Figure 2.

Insulin-like growth factor-1 (IGF-1) induces premature senescence in a p53-dependent manner. (A) MCF7 cells were stably infected with retrovirus expressing shRNA specific for p53 or a vector control. Cell lysates were subjected to western blotting as indicated. (B) MCF7 cells were serum-starved in the absence of FBS for 48 h, then treated with 50 ng mL⁻¹ IGF-1 for 24 h prior to BrdU incorporation assay, as described in the Materials and Methods. BrdU incorporation was quantified as the percentage of BrdU-positive (% BrdU+) cells over the total number of cells. Results are presented as means and SE from three experiments. (C) MCF7 cells were serum-starved for 48 h and then treated with 50 ng mL⁻¹ IGF-1 and/or 5.0 nm Nutlin-3a for 24 h.
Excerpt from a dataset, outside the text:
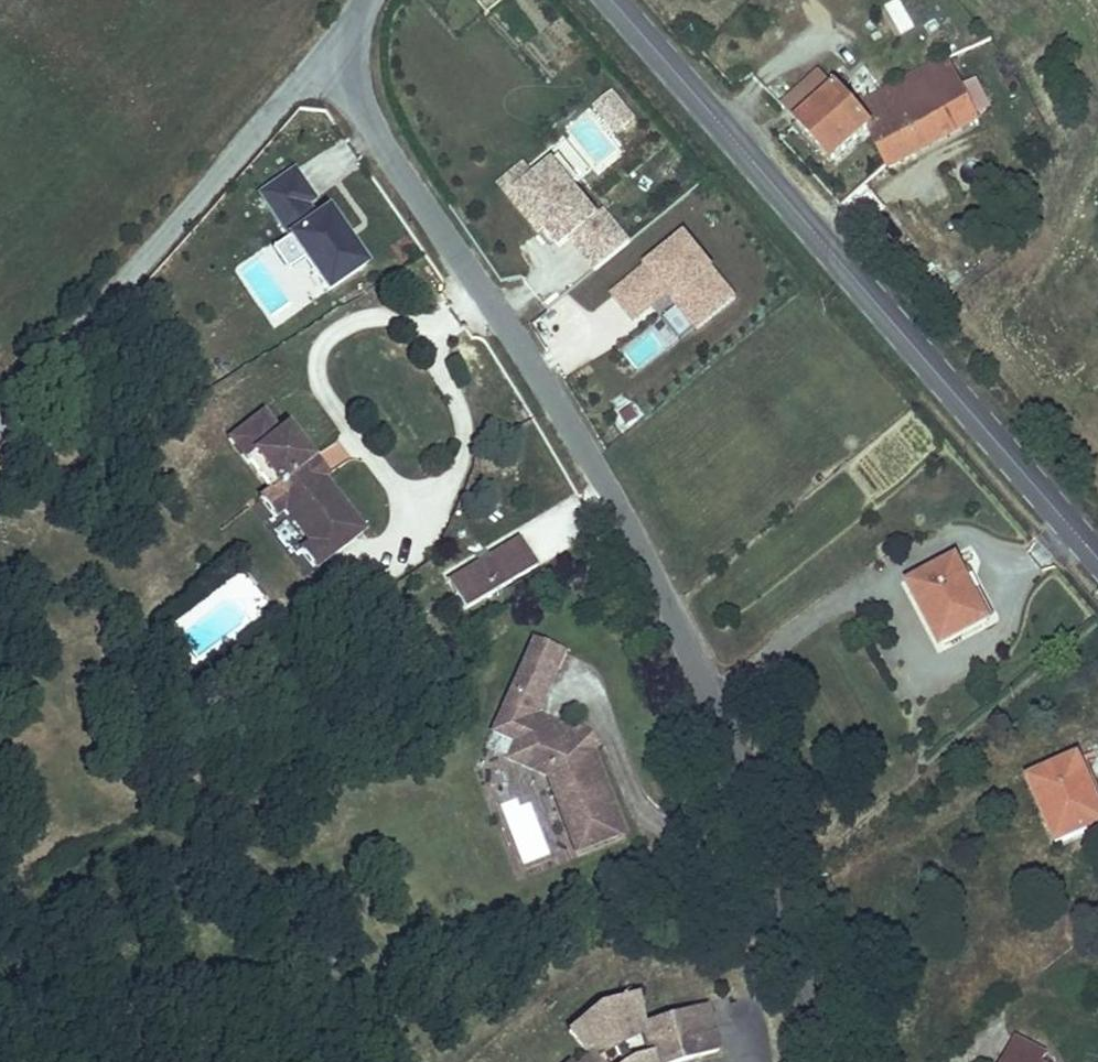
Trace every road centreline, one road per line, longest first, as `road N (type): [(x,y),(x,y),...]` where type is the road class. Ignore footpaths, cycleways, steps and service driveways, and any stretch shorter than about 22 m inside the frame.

Cells were then analyzed by flow cytometry. Results are presented as means from two experiments. (D) IMR90 cells stably expressing E6 or vector control were UV irradiated. Cell lysates were subjected to western blot analysis as shown. (E) Stable IMR90 cells were serum-starved for 4 days and then treated with or without IGF-1 for 6 days under serum-starvation conditions and assayed for SA-β-Gal activity. Micrographs are representative of three independent experiments.